Scientists have created a map of the mouse brain, bringing them a step closer to understanding how gray matter works and what can be done for brain diseases.
Publishing their findings on Wednesday in the journal Nature, a team of researchers detailed the mouse "connectome," which shows the sinuous connections between neurons in the animal's brain, Reuters reported.
The researchers, who were led by Hongkui Zeng of the Allen Institute for Brain Science in Seattle, Wash., analyzed the neuronal connections by injecting a virus into specific parts of the brains of living mice, producing a glowing, green protein.
After the mice were killed, the fluorescent protein caused the neurons' circuits to show up under a microscope. The nearly complete resulting map includes the neuronal routes of all but 18 of the mouse brain's 295 distinct structures, Reuters reported.
The connectome revealed that connections that remain on one side of the brain seem to be stronger than ones that cross.

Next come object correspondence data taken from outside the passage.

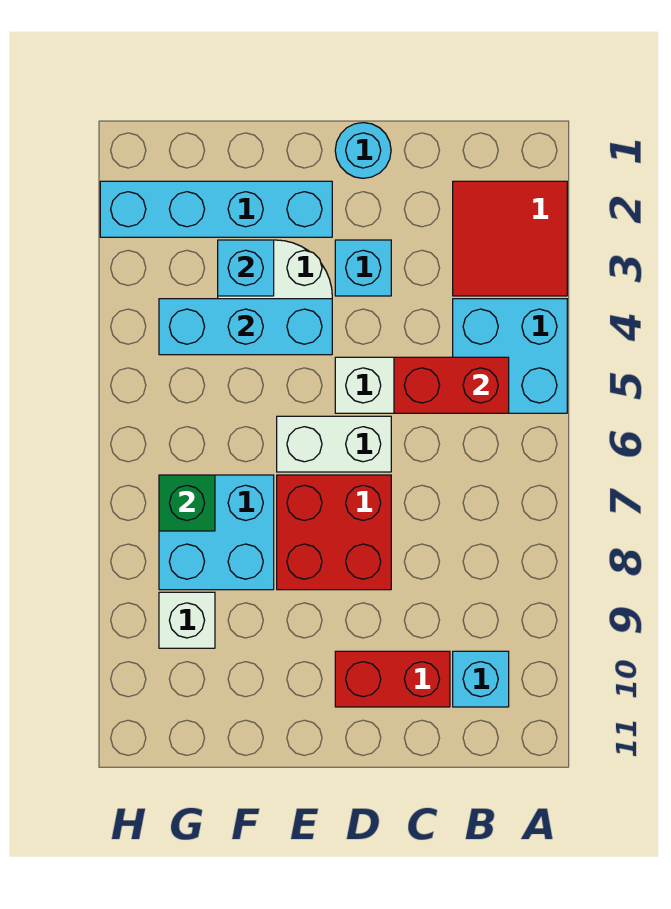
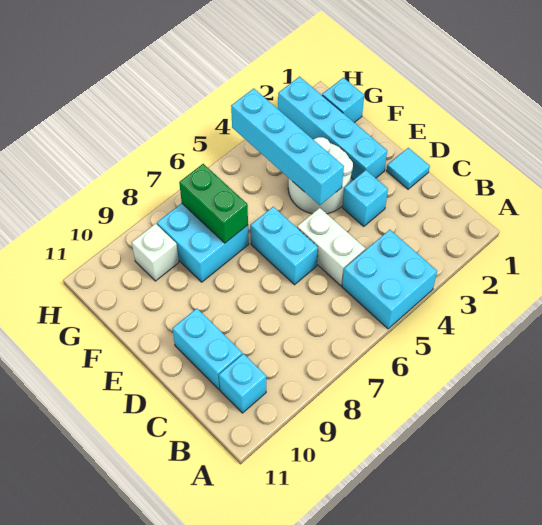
red tile A2:B3 level 1 -> none
red brick B5:C5 level 2 -> none
red brick C10:D10 level 1 -> cyan brick C10:D10 level 1
cyan round brick D1 level 1 -> cyan tile D1 level 1
white brick D6:E6 level 1 -> cyan brick D6:E6 level 1
red brick D7:E8 level 1 -> none
cyan brick E4:G4 level 2 -> cyan brick E4:H4 level 2
cyan brick F3 level 2 -> cyan brick G1 level 1
green brick G7 level 2 -> green brick F7:G7 level 2

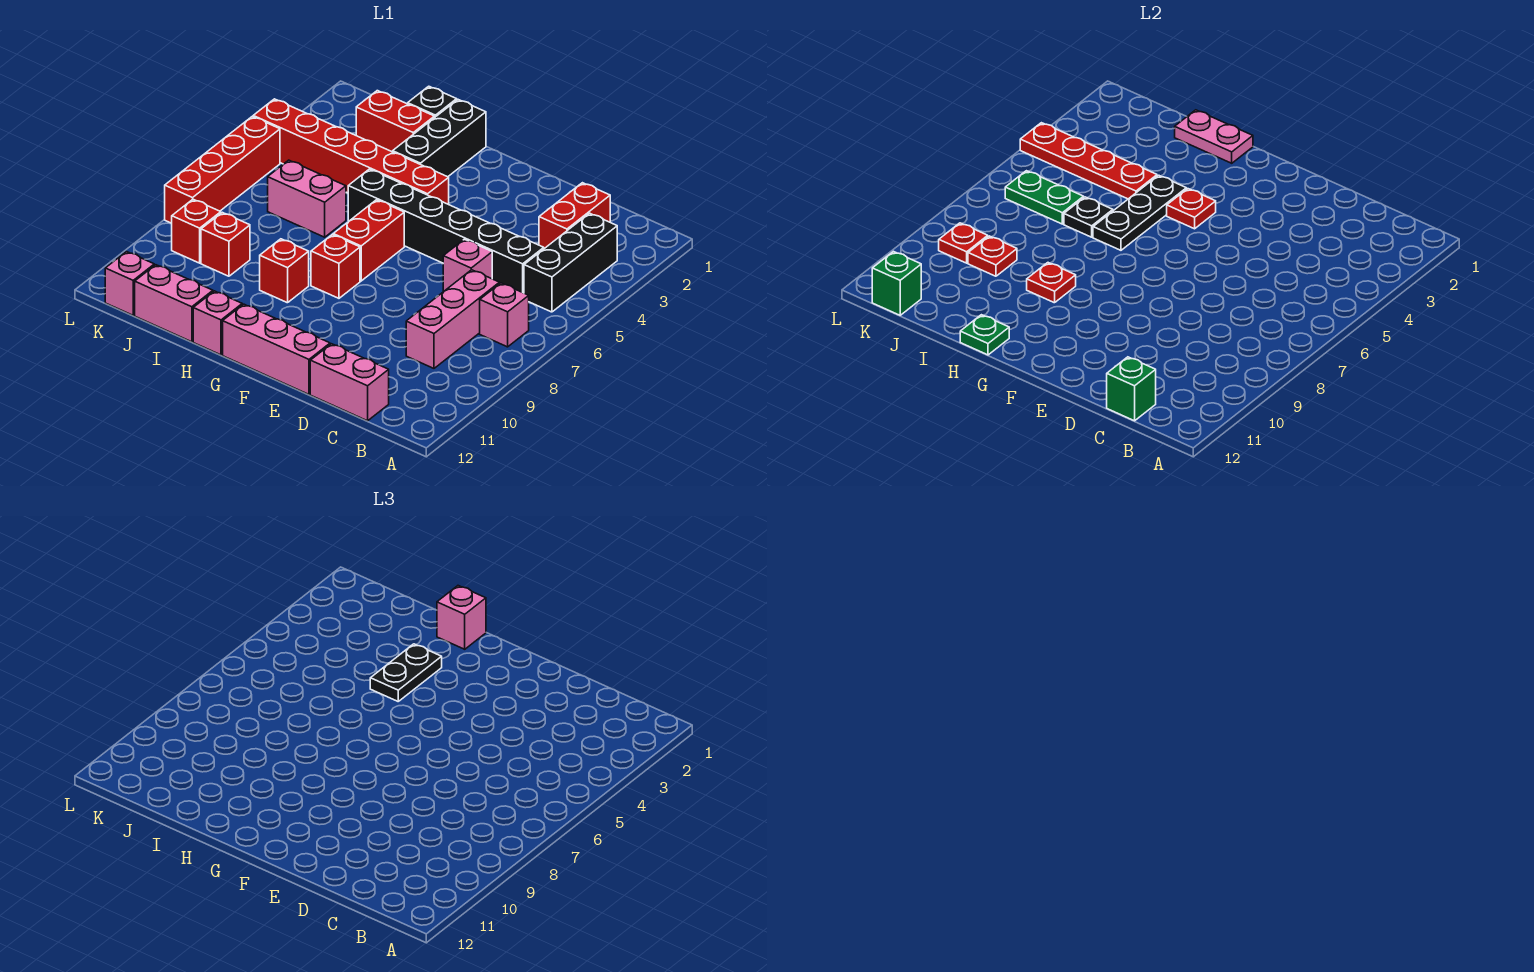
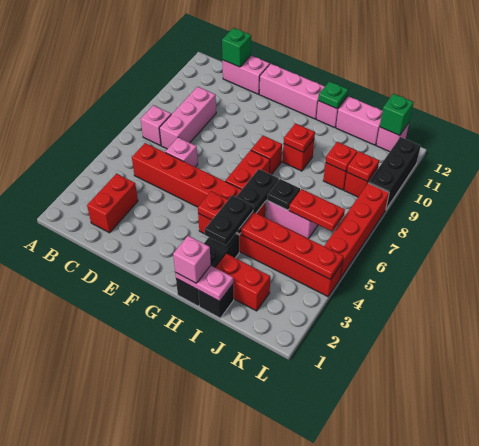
black brick B3:B5 level 1 -> black brick L9:L11 level 1
black brick C5:H5 level 1 -> red brick C5:H5 level 1
green plate J6:K6 level 2 -> red plate J6:K6 level 2

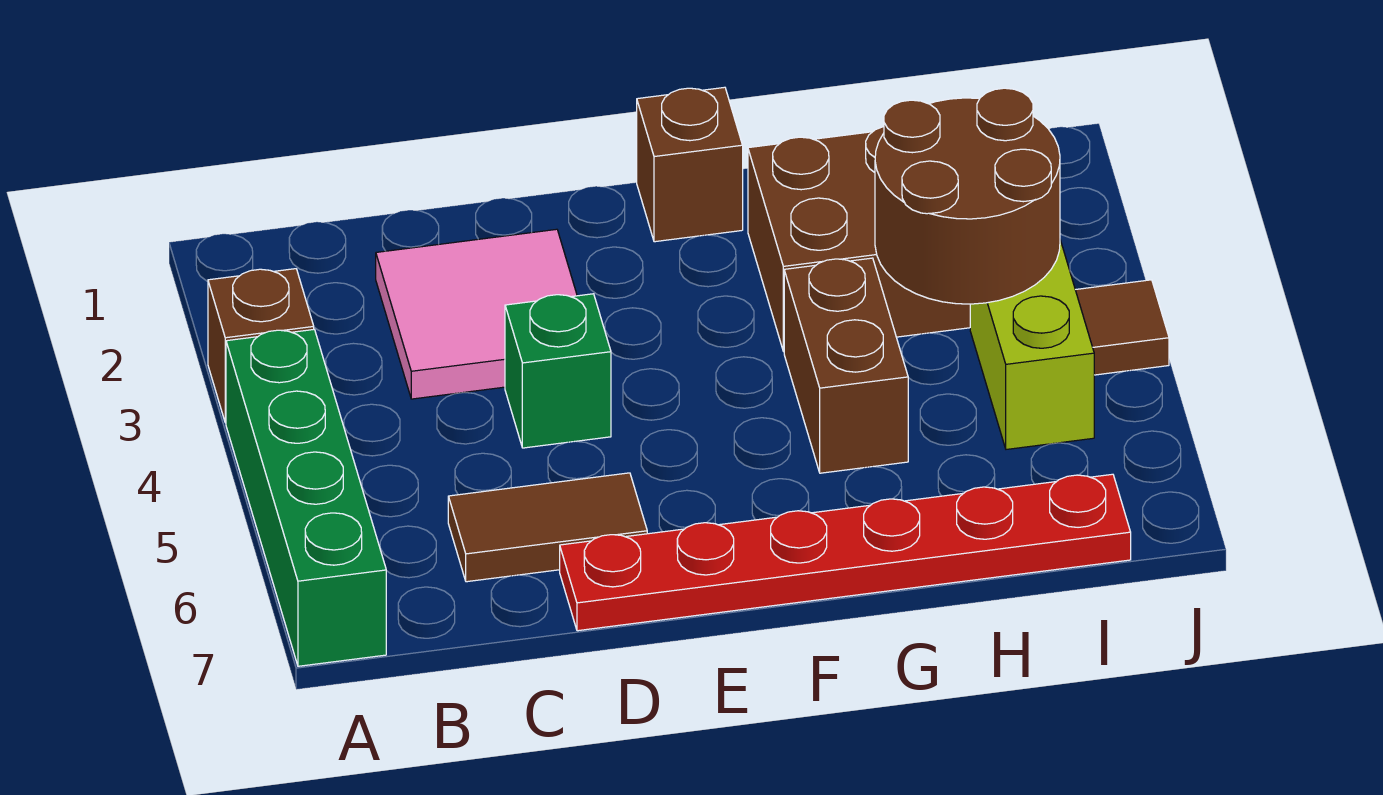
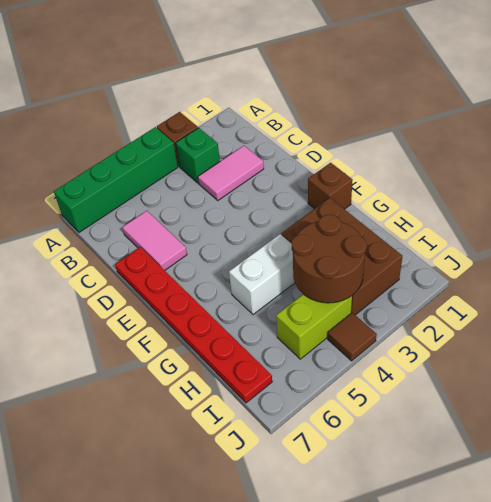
pink tile C2:D3 level 1 -> pink tile C2:C3 level 1
brown tile C6:D6 level 1 -> pink tile C6:D6 level 1
green brick D4 level 1 -> green brick B3 level 1
brown brick G4:G5 level 1 -> white brick G4:G5 level 1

The mouse's neuronal connections "must be contributing to brain network computation," Zeng said. "We think a small number of strong connections and a large number of weak connections may be a fundamental network organization property to allow greater capacity of information processing."
Before the mouse project, the only nearly complete connectome mapped by scientists was one for the roundworm C. elegans, which has a brain with 302 neurons. The researchers hope the mouse connectome will eventually lead to mapping the human brain's 86 billion neurons, which can each make as many as 10,000 connections.
The project "provides the most detailed analysis of brain circuitry currently available for any mammalian brain," said neuroscientist David Van Essen of Washington University in St. Louis, co-leader of the human connectome project, as quoted by Reuters. "It is truly a landmark study."